Les acteurs du marketing direct
Les personnes, physiques ou morales, intervenant dans les traitements de données à caractère personnel nécessaires à vos activités de marketing peuvent être nombreuses et les relations nouées avec elles parfois complexes. Vous faites probablement appel, en tant que responsable de traitement, aux services de différents partenaires qui peuvent agir tantôt comme purs sous-traitants, tantôt comme responsables conjoints de traitement avec vous ou encore, comme fournisseurs de données à caractère personnel. Il est important que vous déterminiez les rôles de chacun afin d’appréhender correctement vos obligations et les leurs.
Vous êtes « responsable du traitement » lorsque, seul ou conjointement, vous déterminez les finalités et les moyens d’un traitement de données à caractère personnel.
Il est important de se rappeler qu'une organisation n'est pas responsable du traitement ou sous-traitant « par nature ». Tout dépend de la manière dont elle se comporte dans les faits.

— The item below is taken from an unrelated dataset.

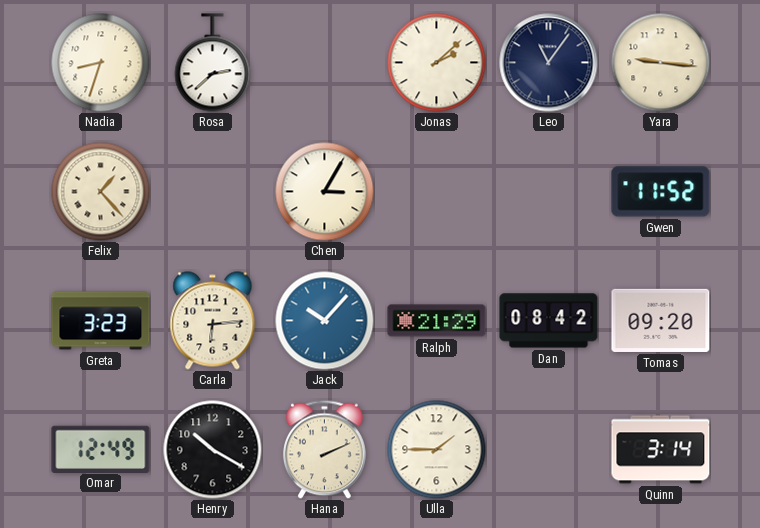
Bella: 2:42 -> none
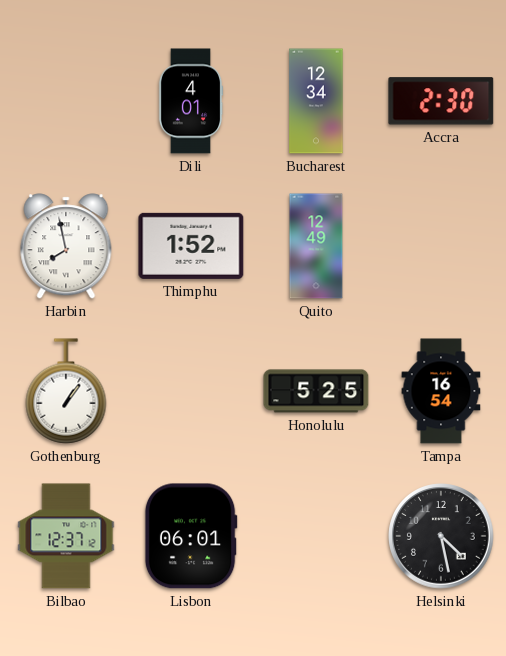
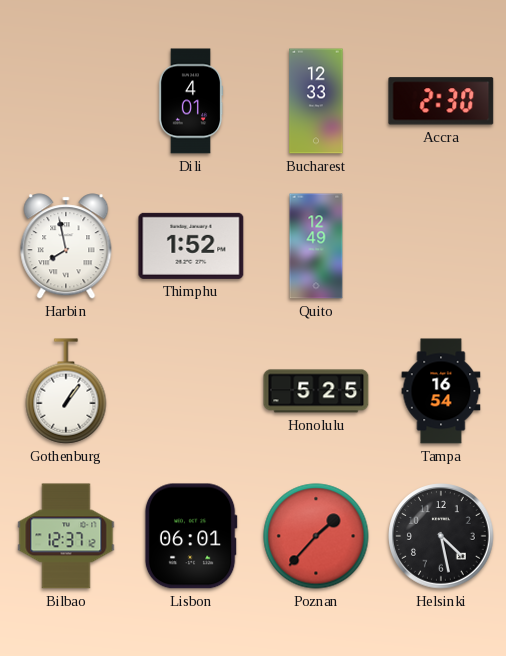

Vous devez vous demander, pour chaque opération que vous effectuez avec des données à caractère personnel, qui détermine les finalités du traitement et la manière dont le traitement de données en question est effectué.

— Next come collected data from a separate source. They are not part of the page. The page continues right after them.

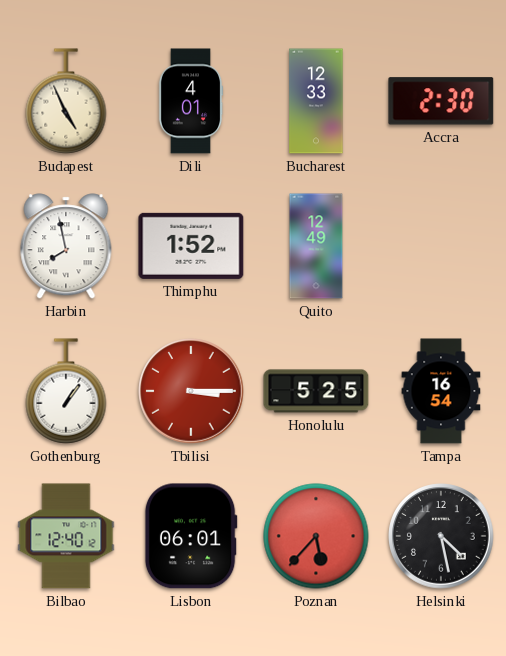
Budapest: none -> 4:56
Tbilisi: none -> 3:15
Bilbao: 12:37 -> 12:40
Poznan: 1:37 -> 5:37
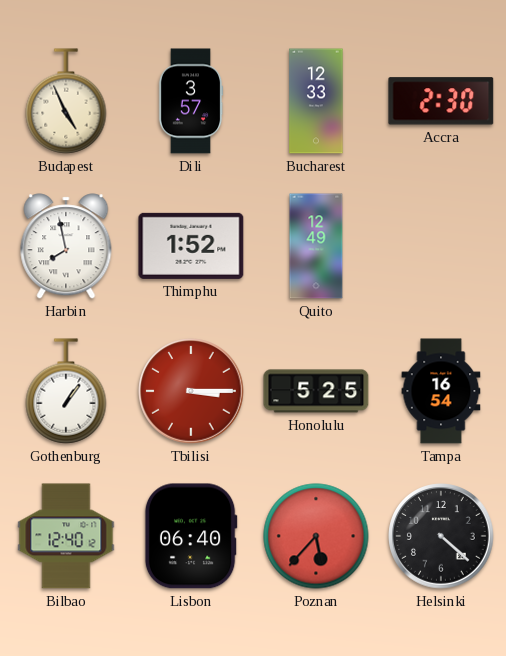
Dili: 4:01 -> 3:57
Lisbon: 06:01 -> 06:40
Helsinki: 4:28 -> 4:22
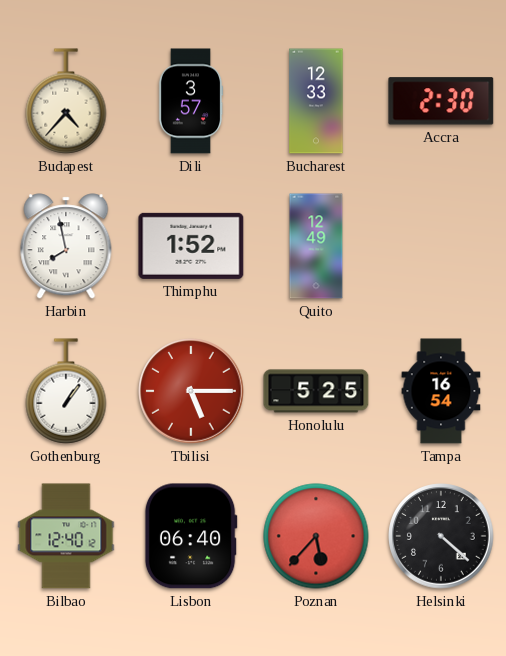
Budapest: 4:56 -> 4:37
Tbilisi: 3:15 -> 5:15
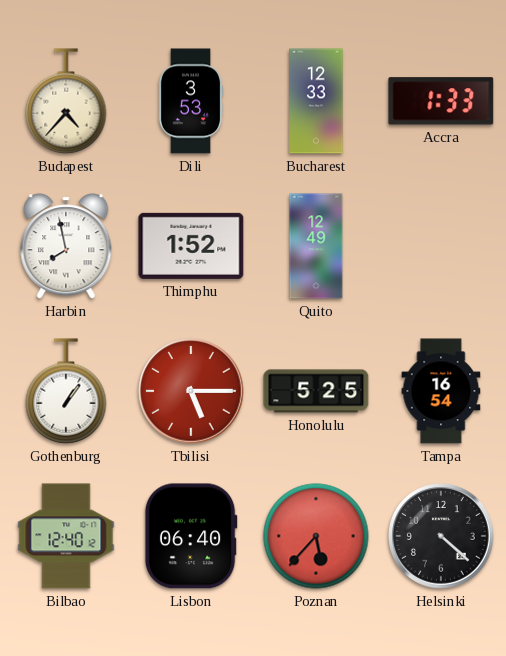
Dili: 3:57 -> 3:53
Accra: 2:30 -> 1:33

Afin de clarifier votre rôle et celui des autres intervenants (tels que vos fournisseurs de services techniques ou encore des tiers qui vous fournissent des données), demandez-vous :
- qui décide de collecter des données à caractère personnel en premier lieu et le(s) type(s) de données à caractère personnel à recueillir ;
- qui détermine les personnes ou catégories de personnes visées ;
- qui décide des données ou catégories de données à collecter ;
- qui détermine la ou les finalités pour lesquelles les données doivent être utilisées ;
- qui détermine et s’assure de la base juridique pour le faire (consentement, obligation légale, intérêt légitime, etc.) ;
- qui détermine s’il y a lieu de communiquer les données et, dans l’affirmative, à qui ;
- qui détermine le contenu de l’information à fournir aux personnes concernées au sujet du traitement ou des opérations de traitement appliqué(es) à leurs données ;
- qui détermine la durée de conservation des données ; et
- qui détermine la façon de répondre aux personnes concernées dans le cadre de l’exercice de leurs droits.
Toutes ces décisions ne peuvent être prises que par le responsable du traitement dans le cadre de son contrôle global du traitement des données. Si vous prenez l'une de ces décisions, vous êtes plus que probablement responsable du traitement.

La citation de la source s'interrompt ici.